Source: News Blaze
As the demographics of the U.S. military have changed in recent years, the military has become more intent on facilitating religious practices of all of its members.
Chief Master Sergeant Aphrodite Kafka, an Orthodox Christian, who has served in the Air Force for decades, has seen changes during her time in uniform. Thirty years ago, at basic training, Kafka's commanders told her to go to the Protestant service. "It was a shock," she recalls.
More recently, while stationed at Osan Air Force Base in Korea, Kafka was given a van to drive to Seoul to attend a weekly Orthodox service. When deployed in Iraq during the Advent, she found dairy-free and meat-free food in the dining hall; and before going on a mission, she consulted with an Orthodox Christian military chaplain to get a special dispensation from her faith's dietary requirements. Recently, kosher and halal field rations became available for Jews and Muslims.

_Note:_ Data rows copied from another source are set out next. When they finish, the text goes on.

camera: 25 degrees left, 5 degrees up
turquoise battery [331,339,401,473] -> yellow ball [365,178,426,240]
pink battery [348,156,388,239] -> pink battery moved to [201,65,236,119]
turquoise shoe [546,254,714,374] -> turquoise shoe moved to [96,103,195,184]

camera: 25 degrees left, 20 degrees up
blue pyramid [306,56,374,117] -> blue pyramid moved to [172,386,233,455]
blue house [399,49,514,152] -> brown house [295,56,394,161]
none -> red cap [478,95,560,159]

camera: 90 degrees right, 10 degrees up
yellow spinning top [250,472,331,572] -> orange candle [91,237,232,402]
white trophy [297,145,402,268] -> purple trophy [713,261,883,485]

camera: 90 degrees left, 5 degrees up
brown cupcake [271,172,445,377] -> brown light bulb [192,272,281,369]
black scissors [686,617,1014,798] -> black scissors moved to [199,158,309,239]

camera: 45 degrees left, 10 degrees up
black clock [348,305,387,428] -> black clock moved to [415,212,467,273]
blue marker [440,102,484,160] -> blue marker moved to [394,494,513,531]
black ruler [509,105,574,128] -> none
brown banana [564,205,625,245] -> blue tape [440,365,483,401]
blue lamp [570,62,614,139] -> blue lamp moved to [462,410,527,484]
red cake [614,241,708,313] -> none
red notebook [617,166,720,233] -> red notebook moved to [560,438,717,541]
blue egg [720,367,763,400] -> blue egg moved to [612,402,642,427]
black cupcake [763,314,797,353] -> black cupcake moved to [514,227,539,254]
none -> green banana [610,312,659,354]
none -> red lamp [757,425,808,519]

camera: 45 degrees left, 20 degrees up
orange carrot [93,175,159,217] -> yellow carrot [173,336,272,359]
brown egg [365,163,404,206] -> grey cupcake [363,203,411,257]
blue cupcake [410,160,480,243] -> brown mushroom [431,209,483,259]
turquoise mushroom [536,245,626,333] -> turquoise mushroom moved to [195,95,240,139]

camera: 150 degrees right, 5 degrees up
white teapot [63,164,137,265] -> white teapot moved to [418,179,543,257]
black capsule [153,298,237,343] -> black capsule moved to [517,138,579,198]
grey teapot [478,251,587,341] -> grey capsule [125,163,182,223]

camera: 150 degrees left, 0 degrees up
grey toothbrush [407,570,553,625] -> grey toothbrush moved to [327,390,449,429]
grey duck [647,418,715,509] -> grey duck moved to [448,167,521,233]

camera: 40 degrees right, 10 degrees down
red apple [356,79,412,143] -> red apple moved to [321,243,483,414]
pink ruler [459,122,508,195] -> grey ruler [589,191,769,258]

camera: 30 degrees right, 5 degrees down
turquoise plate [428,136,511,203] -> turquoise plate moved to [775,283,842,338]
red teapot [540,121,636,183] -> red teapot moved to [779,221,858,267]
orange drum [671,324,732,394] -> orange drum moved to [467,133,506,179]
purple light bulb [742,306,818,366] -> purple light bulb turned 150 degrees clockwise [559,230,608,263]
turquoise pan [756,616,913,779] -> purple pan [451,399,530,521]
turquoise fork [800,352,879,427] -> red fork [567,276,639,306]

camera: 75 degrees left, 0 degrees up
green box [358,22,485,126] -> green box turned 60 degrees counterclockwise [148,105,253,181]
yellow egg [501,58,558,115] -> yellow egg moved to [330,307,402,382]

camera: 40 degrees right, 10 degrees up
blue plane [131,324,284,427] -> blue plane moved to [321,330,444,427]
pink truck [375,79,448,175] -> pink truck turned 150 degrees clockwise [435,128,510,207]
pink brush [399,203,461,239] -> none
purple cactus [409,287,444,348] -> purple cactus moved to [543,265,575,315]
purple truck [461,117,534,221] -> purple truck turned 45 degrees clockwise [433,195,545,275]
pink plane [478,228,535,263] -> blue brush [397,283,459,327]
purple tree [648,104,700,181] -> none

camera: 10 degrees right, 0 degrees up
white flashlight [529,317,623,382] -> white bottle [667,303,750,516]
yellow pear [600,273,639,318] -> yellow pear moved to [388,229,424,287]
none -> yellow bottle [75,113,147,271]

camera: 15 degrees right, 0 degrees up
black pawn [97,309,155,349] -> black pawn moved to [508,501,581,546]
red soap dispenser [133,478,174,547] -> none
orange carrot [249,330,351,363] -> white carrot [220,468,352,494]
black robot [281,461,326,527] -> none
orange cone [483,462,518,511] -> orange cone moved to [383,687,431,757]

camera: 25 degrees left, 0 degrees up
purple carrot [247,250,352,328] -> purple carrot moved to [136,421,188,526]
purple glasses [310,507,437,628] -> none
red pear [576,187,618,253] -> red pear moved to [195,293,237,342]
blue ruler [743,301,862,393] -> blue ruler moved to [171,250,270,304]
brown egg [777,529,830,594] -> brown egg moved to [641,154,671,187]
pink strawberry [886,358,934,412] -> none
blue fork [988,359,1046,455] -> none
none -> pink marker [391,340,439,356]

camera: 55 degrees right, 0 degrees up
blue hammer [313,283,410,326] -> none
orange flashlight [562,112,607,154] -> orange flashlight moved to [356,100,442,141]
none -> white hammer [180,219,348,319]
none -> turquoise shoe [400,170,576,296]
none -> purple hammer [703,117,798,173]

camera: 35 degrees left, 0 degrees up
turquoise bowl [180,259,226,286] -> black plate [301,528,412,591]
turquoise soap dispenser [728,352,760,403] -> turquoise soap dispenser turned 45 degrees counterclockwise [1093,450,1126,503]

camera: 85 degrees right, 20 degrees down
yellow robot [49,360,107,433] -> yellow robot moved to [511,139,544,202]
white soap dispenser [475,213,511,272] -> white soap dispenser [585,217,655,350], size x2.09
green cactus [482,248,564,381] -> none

Some believe those changes in the military reflect changes in the population as a whole. There are more Muslims, Hindus and Sikhs in the United States today, and younger officers grew up in a multicultural society. At the U.S. Military Academy at West Point, New York, for instance, a new prayer hall for Muslims recently opened.
Robert W. Tuttle, a law professor with expertise in military history at George Washington University, points to another factor - that the United States abolished the general draft in 1973. To maintain good morale in an all-volunteer force, he said, the Pentagon must pay more attention to the troops' religious needs.